→ What you need to do: Retype the material below line for line, with no changes to any character.

Source texts of formatted documents:
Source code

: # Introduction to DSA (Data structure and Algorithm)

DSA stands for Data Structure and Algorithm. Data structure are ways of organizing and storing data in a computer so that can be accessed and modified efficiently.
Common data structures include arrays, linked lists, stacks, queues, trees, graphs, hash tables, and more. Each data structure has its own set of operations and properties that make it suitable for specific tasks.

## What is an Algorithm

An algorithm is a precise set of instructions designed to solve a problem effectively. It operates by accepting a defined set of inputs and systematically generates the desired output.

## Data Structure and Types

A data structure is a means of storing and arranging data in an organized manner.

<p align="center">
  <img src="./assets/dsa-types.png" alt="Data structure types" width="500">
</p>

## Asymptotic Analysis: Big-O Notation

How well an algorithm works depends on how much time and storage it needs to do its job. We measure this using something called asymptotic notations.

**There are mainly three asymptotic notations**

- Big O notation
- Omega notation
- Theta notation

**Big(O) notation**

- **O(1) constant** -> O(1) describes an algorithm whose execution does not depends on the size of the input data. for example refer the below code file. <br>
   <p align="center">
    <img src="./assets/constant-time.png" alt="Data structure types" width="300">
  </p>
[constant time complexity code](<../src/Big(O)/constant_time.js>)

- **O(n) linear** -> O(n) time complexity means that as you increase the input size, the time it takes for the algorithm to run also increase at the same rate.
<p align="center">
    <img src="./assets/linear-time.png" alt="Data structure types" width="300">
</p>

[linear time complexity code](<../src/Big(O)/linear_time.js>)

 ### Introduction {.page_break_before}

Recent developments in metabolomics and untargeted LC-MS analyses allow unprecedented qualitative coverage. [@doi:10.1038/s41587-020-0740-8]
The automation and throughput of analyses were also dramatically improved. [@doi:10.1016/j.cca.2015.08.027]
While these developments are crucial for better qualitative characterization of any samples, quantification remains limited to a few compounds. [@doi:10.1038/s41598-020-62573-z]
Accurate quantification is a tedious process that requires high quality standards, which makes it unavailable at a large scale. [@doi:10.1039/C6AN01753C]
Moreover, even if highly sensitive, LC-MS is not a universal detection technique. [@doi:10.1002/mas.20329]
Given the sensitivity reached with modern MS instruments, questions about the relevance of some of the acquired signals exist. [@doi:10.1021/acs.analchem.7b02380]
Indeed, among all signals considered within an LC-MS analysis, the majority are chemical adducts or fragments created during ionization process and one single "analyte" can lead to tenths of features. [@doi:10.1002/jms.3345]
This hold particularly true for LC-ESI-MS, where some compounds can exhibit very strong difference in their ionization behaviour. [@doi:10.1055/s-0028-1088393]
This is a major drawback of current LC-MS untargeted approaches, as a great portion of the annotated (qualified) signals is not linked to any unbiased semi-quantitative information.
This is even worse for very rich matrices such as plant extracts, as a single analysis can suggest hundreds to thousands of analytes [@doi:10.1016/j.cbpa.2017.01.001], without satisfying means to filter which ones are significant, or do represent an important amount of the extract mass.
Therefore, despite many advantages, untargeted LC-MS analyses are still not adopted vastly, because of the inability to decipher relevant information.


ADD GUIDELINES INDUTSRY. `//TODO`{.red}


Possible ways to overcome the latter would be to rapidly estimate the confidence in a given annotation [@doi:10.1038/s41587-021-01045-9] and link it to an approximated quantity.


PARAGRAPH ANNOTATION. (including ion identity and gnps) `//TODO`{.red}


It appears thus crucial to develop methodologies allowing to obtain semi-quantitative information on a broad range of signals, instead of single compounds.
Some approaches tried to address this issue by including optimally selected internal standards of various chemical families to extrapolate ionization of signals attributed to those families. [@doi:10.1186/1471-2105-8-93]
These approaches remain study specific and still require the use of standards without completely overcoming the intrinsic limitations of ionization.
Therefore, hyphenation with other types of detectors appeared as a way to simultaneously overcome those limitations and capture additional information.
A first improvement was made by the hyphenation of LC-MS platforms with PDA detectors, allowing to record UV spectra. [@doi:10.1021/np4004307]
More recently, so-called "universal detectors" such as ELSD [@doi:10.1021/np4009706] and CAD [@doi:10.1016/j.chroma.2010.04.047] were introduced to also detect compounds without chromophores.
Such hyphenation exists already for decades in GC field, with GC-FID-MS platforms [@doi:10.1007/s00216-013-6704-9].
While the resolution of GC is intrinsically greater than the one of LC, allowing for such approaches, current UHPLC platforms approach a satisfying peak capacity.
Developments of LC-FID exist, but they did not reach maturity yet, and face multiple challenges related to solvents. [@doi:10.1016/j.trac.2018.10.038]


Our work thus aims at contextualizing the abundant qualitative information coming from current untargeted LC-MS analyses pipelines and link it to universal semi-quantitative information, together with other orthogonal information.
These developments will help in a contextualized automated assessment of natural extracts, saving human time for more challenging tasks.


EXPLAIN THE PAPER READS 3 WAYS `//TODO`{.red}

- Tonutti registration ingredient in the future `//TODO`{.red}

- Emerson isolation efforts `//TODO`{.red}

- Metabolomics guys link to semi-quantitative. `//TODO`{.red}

→ Response box:
Source code

: # Introduction to DSA (Data structure and Algorithm)

DSA stands for Data Structure and Algorithm. Data structure are ways of organizing and storing data in a computer so that can be accessed and modified efficiently.
Common data structures include arrays, linked lists, stacks, queues, trees, graphs, hash tables, and more. Each data structure has its own set of operations and properties that make it suitable for specific tasks.

## What is an Algorithm

An algorithm is a precise set of instructions designed to solve a problem effectively. It operates by accepting a defined set of inputs and systematically generates the desired output.

## Data Structure and Types

A data structure is a means of storing and arranging data in an organized manner.

<p align="center">
  <img src="./assets/dsa-types.png" alt="Data structure types" width="500">
</p>

## Asymptotic Analysis: Big-O Notation

How well an algorithm works depends on how much time and storage it needs to do its job. We measure this using something called asymptotic notations.

**There are mainly three asymptotic notations**

- Big O notation
- Omega notation
- Theta notation

**Big(O) notation**

- **O(1) constant** -> O(1) describes an algorithm whose execution does not depends on the size of the input data. for example refer the below code file. <br>
   <p align="center">
    <img src="./assets/constant-time.png" alt="Data structure types" width="300">
  </p>
[constant time complexity code](<../src/Big(O)/constant_time.js>)

- **O(n) linear** -> O(n) time complexity means that as you increase the input size, the time it takes for the algorithm to run also increase at the same rate.
<p align="center">
    <img src="./assets/linear-time.png" alt="Data structure types" width="300">
</p>

[linear time complexity code](<../src/Big(O)/linear_time.js>)

 ### Introduction {.page_break_before}

Recent developments in metabolomics and untargeted LC-MS analyses allow unprecedented qualitative coverage. [@doi:10.1038/s41587-020-0740-8]
The automation and throughput of analyses were also dramatically improved. [@doi:10.1016/j.cca.2015.08.027]
While these developments are crucial for better qualitative characterization of any samples, quantification remains limited to a few compounds. [@doi:10.1038/s41598-020-62573-z]
Accurate quantification is a tedious process that requires high quality standards, which makes it unavailable at a large scale. [@doi:10.1039/C6AN01753C]
Moreover, even if highly sensitive, LC-MS is not a universal detection technique. [@doi:10.1002/mas.20329]
Given the sensitivity reached with modern MS instruments, questions about the relevance of some of the acquired signals exist. [@doi:10.1021/acs.analchem.7b02380]
Indeed, among all signals considered within an LC-MS analysis, the majority are chemical adducts or fragments created during ionization process and one single "analyte" can lead to tenths of features. [@doi:10.1002/jms.3345]
This hold particularly true for LC-ESI-MS, where some compounds can exhibit very strong difference in their ionization behaviour. [@doi:10.1055/s-0028-1088393]
This is a major drawback of current LC-MS untargeted approaches, as a great portion of the annotated (qualified) signals is not linked to any unbiased semi-quantitative information.
This is even worse for very rich matrices such as plant extracts, as a single analysis can suggest hundreds to thousands of analytes [@doi:10.1016/j.cbpa.2017.01.001], without satisfying means to filter which ones are significant, or do represent an important amount of the extract mass.
Therefore, despite many advantages, untargeted LC-MS analyses are still not adopted vastly, because of the inability to decipher relevant information.


ADD GUIDELINES INDUTSRY. `//TODO`{.red}


Possible ways to overcome the latter would be to rapidly estimate the confidence in a given annotation [@doi:10.1038/s41587-021-01045-9] and link it to an approximated quantity.


PARAGRAPH ANNOTATION. (including ion identity and gnps) `//TODO`{.red}


It appears thus crucial to develop methodologies allowing to obtain semi-quantitative information on a broad range of signals, instead of single compounds.
Some approaches tried to address this issue by including optimally selected internal standards of various chemical families to extrapolate ionization of signals attributed to those families. [@doi:10.1186/1471-2105-8-93]
These approaches remain study specific and still require the use of standards without completely overcoming the intrinsic limitations of ionization.
Therefore, hyphenation with other types of detectors appeared as a way to simultaneously overcome those limitations and capture additional information.
A first improvement was made by the hyphenation of LC-MS platforms with PDA detectors, allowing to record UV spectra. [@doi:10.1021/np4004307]
More recently, so-called "universal detectors" such as ELSD [@doi:10.1021/np4009706] and CAD [@doi:10.1016/j.chroma.2010.04.047] were introduced to also detect compounds without chromophores.
Such hyphenation exists already for decades in GC field, with GC-FID-MS platforms [@doi:10.1007/s00216-013-6704-9].
While the resolution of GC is intrinsically greater than the one of LC, allowing for such approaches, current UHPLC platforms approach a satisfying peak capacity.
Developments of LC-FID exist, but they did not reach maturity yet, and face multiple challenges related to solvents. [@doi:10.1016/j.trac.2018.10.038]


Our work thus aims at contextualizing the abundant qualitative information coming from current untargeted LC-MS analyses pipelines and link it to universal semi-quantitative information, together with other orthogonal information.
These developments will help in a contextualized automated assessment of natural extracts, saving human time for more challenging tasks.


EXPLAIN THE PAPER READS 3 WAYS `//TODO`{.red}

- Tonutti registration ingredient in the future `//TODO`{.red}

- Emerson isolation efforts `//TODO`{.red}

- Metabolomics guys link to semi-quantitative. `//TODO`{.red}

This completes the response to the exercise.